• Action item: Check every line below for the string "role", and copy the lines that contain it.

[Stored data]
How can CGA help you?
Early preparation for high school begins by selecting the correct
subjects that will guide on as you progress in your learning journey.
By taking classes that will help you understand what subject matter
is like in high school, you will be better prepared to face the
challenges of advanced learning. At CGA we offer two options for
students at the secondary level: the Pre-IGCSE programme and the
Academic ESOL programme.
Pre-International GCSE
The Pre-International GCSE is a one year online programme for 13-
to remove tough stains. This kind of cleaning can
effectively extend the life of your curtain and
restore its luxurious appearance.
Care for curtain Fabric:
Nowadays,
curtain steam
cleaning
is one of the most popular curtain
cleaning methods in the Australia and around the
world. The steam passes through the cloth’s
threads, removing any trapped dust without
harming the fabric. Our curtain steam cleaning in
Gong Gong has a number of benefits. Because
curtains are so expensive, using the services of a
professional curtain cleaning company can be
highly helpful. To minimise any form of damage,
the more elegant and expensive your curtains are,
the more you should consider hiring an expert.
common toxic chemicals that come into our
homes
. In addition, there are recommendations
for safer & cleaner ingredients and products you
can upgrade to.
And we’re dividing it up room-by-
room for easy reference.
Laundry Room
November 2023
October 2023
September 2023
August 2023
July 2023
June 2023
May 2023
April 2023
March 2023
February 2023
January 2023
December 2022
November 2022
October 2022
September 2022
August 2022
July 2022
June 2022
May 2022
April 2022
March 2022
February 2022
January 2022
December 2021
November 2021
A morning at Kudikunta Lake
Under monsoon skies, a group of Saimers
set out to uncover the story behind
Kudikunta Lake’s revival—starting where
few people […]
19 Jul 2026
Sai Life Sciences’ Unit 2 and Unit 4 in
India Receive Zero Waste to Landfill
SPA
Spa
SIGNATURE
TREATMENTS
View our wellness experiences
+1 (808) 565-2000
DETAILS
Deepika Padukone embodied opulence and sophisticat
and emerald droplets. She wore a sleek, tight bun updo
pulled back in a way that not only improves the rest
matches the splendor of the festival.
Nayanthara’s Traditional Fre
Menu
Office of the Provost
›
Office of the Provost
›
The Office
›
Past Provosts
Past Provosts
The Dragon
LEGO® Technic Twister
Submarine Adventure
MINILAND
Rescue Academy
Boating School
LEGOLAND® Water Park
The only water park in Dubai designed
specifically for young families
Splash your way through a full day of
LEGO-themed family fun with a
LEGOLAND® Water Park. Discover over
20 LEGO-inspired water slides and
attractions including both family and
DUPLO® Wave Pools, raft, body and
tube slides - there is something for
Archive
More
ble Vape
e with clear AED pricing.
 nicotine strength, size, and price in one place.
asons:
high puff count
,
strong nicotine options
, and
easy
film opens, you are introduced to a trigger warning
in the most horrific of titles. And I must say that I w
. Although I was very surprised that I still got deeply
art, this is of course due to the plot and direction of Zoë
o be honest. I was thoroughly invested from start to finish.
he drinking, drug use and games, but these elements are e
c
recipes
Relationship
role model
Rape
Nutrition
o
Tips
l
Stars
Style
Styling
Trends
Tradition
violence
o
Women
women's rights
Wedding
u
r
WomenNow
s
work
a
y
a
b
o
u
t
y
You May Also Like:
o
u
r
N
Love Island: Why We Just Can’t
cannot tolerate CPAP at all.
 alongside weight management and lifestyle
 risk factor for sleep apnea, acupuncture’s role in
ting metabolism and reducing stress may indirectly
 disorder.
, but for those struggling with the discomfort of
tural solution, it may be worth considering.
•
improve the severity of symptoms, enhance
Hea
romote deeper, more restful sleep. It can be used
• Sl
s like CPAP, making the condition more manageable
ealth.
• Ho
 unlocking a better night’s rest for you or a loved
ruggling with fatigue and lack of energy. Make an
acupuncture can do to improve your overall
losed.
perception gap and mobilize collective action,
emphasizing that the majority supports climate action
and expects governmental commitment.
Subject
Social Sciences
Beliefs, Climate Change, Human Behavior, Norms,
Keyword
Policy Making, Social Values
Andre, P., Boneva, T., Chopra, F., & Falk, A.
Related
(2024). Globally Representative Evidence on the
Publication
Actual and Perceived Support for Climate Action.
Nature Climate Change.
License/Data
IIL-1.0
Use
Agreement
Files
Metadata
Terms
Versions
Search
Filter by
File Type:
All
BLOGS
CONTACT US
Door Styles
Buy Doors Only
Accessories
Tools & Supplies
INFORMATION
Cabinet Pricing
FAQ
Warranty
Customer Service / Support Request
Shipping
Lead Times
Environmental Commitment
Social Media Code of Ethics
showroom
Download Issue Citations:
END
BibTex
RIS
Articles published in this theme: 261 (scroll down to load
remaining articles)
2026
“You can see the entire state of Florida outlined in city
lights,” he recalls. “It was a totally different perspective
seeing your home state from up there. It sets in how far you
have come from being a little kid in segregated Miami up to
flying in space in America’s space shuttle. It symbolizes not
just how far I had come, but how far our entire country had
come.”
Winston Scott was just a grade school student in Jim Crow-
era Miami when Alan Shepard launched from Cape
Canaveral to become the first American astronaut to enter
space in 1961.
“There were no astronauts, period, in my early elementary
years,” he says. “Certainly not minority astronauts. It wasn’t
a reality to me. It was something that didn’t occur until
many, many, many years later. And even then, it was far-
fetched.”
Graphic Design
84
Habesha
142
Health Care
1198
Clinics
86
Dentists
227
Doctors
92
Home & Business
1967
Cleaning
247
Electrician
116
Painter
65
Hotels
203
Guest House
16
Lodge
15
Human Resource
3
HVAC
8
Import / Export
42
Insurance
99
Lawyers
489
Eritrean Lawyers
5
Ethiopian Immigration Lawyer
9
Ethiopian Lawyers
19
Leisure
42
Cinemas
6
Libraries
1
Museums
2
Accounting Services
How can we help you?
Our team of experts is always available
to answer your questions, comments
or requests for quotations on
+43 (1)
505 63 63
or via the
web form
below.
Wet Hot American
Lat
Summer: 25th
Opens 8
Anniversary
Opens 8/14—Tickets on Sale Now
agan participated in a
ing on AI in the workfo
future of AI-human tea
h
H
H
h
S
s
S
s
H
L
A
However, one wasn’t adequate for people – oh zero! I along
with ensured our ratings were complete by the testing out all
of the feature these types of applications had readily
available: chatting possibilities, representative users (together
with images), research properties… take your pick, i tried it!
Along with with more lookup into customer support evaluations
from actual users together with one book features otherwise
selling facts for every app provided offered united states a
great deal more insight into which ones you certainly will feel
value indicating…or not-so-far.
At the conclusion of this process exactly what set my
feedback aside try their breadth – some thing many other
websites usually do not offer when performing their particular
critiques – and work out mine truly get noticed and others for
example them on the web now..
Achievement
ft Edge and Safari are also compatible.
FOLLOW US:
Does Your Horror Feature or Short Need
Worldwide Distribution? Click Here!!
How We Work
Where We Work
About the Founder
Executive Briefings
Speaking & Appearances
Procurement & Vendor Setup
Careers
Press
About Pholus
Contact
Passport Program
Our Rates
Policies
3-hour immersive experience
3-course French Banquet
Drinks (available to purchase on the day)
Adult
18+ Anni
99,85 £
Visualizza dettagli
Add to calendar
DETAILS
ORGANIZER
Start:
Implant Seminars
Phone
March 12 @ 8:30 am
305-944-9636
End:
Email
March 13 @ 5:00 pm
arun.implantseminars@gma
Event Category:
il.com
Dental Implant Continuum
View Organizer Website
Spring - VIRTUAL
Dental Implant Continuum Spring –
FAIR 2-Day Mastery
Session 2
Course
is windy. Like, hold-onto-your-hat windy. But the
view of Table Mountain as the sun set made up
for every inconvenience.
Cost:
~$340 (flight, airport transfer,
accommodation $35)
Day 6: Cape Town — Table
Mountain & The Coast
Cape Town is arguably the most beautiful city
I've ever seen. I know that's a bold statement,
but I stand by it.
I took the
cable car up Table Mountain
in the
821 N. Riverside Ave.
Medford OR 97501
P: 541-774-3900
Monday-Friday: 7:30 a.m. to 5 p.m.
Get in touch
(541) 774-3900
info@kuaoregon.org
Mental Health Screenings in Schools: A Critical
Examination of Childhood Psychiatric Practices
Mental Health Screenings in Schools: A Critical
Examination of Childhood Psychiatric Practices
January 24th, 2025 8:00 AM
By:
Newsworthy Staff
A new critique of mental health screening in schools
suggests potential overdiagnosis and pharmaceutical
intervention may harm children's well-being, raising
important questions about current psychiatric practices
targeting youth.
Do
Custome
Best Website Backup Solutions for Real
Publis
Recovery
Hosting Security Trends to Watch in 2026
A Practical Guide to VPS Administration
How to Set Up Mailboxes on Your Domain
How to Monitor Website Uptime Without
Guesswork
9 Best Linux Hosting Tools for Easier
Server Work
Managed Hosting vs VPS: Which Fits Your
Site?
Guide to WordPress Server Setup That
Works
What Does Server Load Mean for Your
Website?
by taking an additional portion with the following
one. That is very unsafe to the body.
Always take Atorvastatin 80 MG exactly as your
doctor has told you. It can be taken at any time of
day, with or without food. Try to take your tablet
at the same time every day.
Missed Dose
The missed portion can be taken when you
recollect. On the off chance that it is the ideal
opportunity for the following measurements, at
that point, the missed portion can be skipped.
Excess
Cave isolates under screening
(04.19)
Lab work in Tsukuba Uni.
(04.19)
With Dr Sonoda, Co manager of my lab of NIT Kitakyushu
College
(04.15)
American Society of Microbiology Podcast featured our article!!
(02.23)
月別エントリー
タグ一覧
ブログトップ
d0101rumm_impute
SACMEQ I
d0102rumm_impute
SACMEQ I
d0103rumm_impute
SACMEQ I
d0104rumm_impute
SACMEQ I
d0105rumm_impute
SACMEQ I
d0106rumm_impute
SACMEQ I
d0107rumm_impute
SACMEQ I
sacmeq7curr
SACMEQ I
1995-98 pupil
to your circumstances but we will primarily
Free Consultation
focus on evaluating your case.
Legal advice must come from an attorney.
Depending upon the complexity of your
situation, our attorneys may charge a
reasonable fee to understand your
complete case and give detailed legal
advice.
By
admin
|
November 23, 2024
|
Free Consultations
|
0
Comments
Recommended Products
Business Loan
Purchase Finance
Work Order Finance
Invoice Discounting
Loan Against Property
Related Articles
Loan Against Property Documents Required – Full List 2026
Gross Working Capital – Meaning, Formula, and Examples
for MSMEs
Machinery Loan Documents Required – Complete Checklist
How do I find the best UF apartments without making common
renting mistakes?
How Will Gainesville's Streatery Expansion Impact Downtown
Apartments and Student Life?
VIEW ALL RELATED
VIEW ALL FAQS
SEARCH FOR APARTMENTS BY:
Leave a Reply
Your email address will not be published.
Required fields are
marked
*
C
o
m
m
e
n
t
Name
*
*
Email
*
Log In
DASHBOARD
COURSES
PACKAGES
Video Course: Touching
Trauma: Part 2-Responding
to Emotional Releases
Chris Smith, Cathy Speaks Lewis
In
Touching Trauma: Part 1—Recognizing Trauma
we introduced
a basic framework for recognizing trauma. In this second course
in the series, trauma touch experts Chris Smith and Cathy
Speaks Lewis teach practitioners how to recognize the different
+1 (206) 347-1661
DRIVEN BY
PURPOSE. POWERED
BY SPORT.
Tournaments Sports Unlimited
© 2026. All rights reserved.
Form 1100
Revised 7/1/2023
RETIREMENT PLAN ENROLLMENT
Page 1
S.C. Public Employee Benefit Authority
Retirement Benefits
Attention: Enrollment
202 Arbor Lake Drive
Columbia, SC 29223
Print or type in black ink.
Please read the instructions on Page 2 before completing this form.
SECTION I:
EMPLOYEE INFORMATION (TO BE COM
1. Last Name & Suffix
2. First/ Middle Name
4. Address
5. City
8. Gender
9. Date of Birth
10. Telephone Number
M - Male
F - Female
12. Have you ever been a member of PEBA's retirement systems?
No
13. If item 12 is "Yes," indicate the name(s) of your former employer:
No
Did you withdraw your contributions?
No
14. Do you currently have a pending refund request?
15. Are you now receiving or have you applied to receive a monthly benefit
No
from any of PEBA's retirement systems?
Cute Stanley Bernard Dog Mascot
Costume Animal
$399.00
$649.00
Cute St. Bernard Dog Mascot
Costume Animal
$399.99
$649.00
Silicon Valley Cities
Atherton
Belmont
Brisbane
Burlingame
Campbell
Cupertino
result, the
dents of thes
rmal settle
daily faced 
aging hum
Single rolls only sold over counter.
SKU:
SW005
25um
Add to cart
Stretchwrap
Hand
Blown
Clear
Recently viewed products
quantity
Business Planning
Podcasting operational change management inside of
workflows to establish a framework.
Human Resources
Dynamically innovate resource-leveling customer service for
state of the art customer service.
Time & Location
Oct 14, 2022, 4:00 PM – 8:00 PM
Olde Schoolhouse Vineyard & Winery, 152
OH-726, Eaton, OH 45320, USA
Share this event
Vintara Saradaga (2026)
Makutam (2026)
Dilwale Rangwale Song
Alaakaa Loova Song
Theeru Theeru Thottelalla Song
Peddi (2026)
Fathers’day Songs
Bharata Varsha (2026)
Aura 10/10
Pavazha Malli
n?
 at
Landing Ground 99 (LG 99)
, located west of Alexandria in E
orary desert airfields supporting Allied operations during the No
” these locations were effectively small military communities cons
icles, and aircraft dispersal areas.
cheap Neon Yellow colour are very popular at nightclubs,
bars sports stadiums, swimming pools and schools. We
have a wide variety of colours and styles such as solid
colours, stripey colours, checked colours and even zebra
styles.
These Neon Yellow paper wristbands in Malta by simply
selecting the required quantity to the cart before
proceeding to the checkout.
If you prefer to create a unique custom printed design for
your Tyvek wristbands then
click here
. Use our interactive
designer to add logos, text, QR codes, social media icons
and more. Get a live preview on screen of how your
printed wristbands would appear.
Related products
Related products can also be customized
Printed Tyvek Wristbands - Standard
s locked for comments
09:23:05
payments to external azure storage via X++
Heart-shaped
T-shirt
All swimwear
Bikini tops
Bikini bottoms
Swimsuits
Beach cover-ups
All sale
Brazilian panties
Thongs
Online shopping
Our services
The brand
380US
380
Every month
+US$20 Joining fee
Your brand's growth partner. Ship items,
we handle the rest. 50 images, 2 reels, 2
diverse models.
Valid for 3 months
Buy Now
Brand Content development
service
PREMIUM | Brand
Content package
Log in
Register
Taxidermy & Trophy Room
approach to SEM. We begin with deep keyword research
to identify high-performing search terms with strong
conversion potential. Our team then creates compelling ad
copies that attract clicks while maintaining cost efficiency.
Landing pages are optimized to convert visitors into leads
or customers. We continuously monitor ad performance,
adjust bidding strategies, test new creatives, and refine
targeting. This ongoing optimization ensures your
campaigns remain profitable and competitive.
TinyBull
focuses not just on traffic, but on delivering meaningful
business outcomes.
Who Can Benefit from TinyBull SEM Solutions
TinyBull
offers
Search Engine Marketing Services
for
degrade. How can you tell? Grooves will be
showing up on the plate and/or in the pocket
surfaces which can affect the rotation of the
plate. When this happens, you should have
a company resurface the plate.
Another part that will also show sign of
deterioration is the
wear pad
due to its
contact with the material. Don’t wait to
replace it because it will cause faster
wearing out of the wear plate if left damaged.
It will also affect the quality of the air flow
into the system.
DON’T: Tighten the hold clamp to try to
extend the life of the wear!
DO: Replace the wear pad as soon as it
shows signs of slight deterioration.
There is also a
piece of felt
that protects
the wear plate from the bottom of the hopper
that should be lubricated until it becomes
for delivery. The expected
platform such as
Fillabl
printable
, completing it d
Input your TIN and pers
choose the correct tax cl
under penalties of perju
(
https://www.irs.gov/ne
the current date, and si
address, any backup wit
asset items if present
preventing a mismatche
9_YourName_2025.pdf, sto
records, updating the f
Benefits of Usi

• Answer to the exercise:
role model
 risk factor for sleep apnea, acupuncture’s role in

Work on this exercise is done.